Ora, il teatro può rappresentare questo “punto”, questo cardine. Io ho strutturato la mia intera esistenza intorno al mestiere teatrale. Cosa sarei senza il teatro, cosa rimarrebbe di me? Ben poco, te lo assicuro. (…) Ecco, credo che forse dovresti meditare sul fatto che anche per G. M. il teatro potrebbe rappresentare il “punto”. Quando il Sig. M. vuole avere ciò che gli spetta (…) cosa constata? Realizza la propria impotenza, è trattato come un numero, è sistematicamente ignorato – talvolta deriso. La sua voce si fa roca per la rabbia, ciò che gli spetterebbe per diritto prende le sembianze di un favore elargito. E come il Sig. M. siamo tutti quanti noi. Non contiamo un cazzo. Ma quando il Sig. M. sale sul palco non è più un numero. No. È qualcuno. È G. M. È forte – fortissimo – pare invincibile. Trasmette energia e speranza a chi lo sta a guardare. È un faro per molti. La sua voce non si confonde più con quel rumore di fondo che cancella le nostre quotidianità disperse. È la sua voce e tutti lo stanno a sentire. Il suo stesso handicap cambia di segno, trasformandosi in una abilità differente. Ti pare poco? Non sto esagerando.

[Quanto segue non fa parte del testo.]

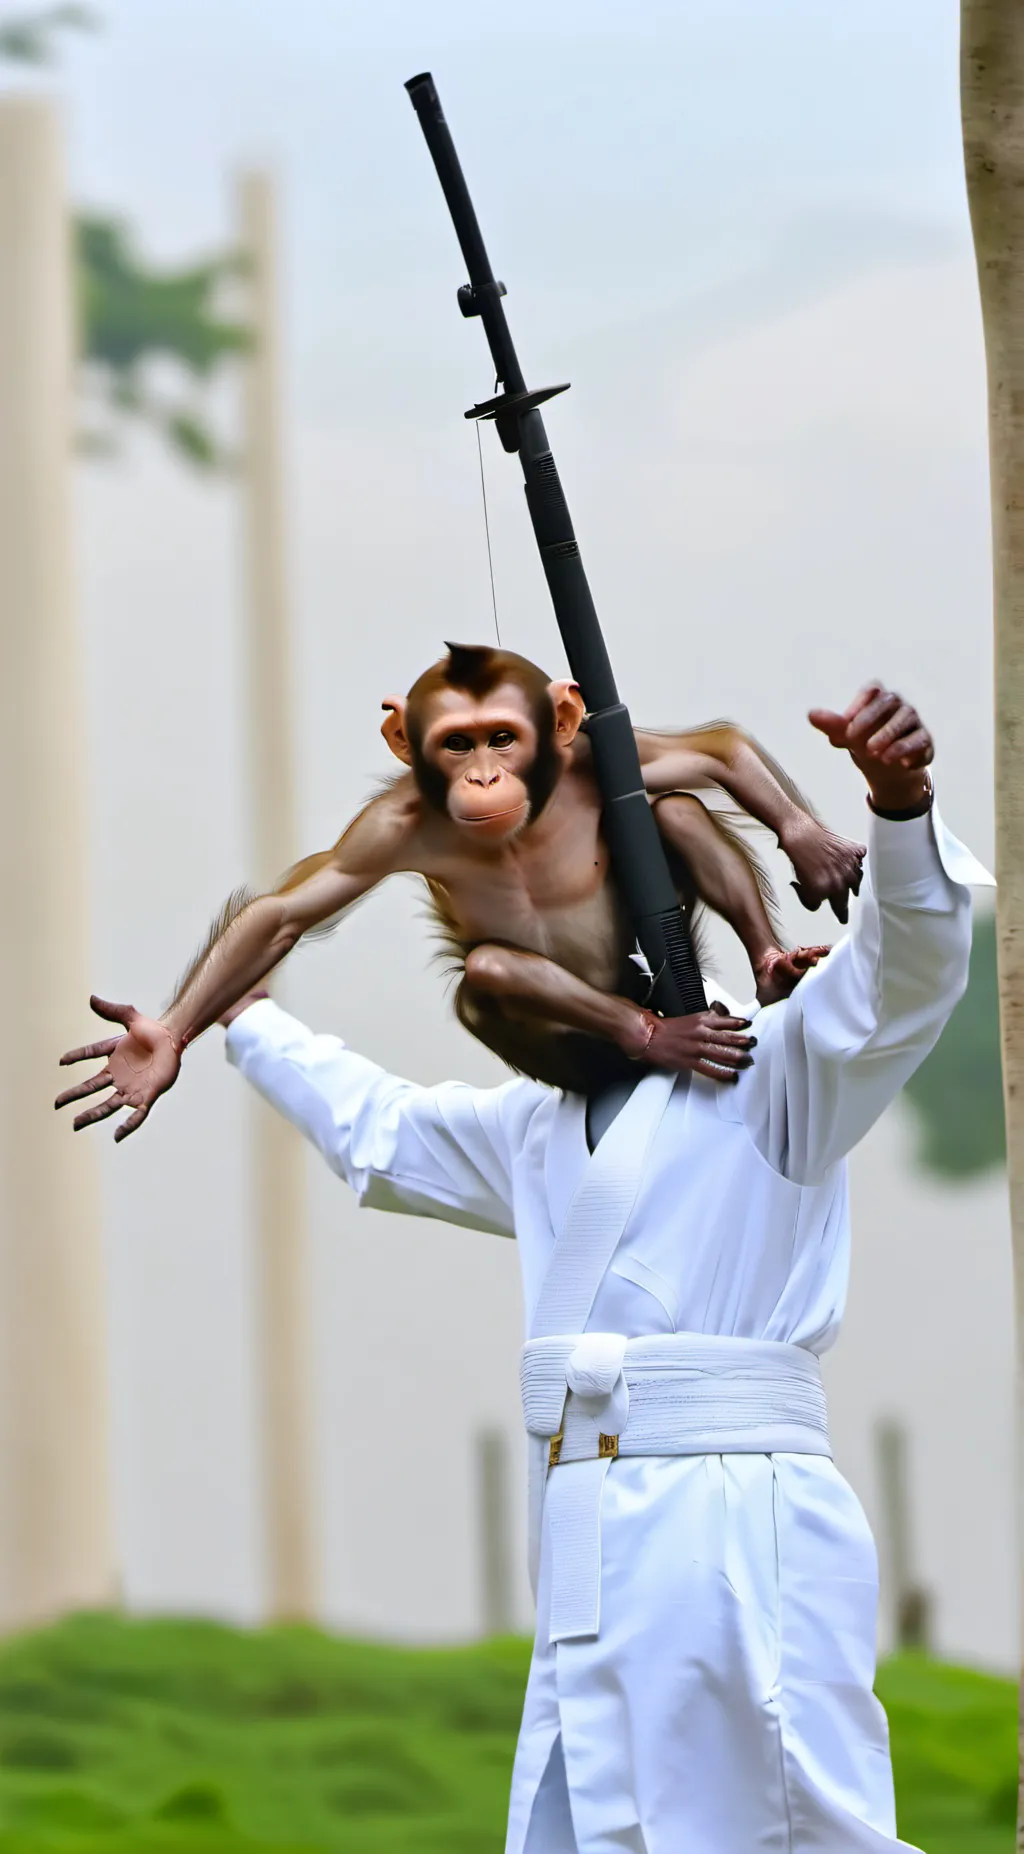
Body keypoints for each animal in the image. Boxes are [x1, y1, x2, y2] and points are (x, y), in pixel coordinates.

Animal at [56, 643, 870, 1137]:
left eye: (501, 736)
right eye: (457, 742)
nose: (482, 776)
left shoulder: (600, 756)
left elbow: (710, 755)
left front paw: (814, 846)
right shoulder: (383, 831)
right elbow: (282, 916)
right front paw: (151, 1051)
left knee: (674, 810)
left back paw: (772, 969)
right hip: (600, 1030)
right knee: (488, 973)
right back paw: (652, 1046)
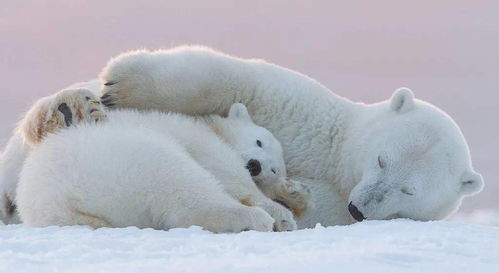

E allora bisogna spingersi ancora più in là. E qui torna in campo la disciplina del fare teatrale. Per citare ancora Alain Badiou:
Abbiamo bisogno di una disciplina popolare. Direi anche che coloro che non hanno niente, hanno solo la loro disciplina. I poveri, coloro che non hanno mezzi finanziari e militari, coloro che non hanno potere, tutti costoro hanno la loro disciplina, la loro capacità di agire insieme. Questa disciplina è già una forma di organizzazione.
Nell’era dell’attuale permissivismo che funziona come una ideologia dominante è giunto il momento di riappropriarsi della disciplina. Insieme, venendoci in aiuto reciprocamente, possiamo tentare questa battaglia comune. Non ti sei forse tu stesso definito “un combattente”, uno che sta “in prima linea”…? Bene, bisogna starci sempre sulla linea del fronte, perché la lotta è durissima ma solo così può scaturire qualcosa per cui valga la pena di andare avanti. Dobbiamo agire insieme.
Non possiamo permetterci di “portare in giro la nostra esistenza” sciupandola “fino a farne una stucchevole estranea” – come diceva il poeta Kavafis. Dobbiamo concentrarci su ciò che ci pare essenziale.»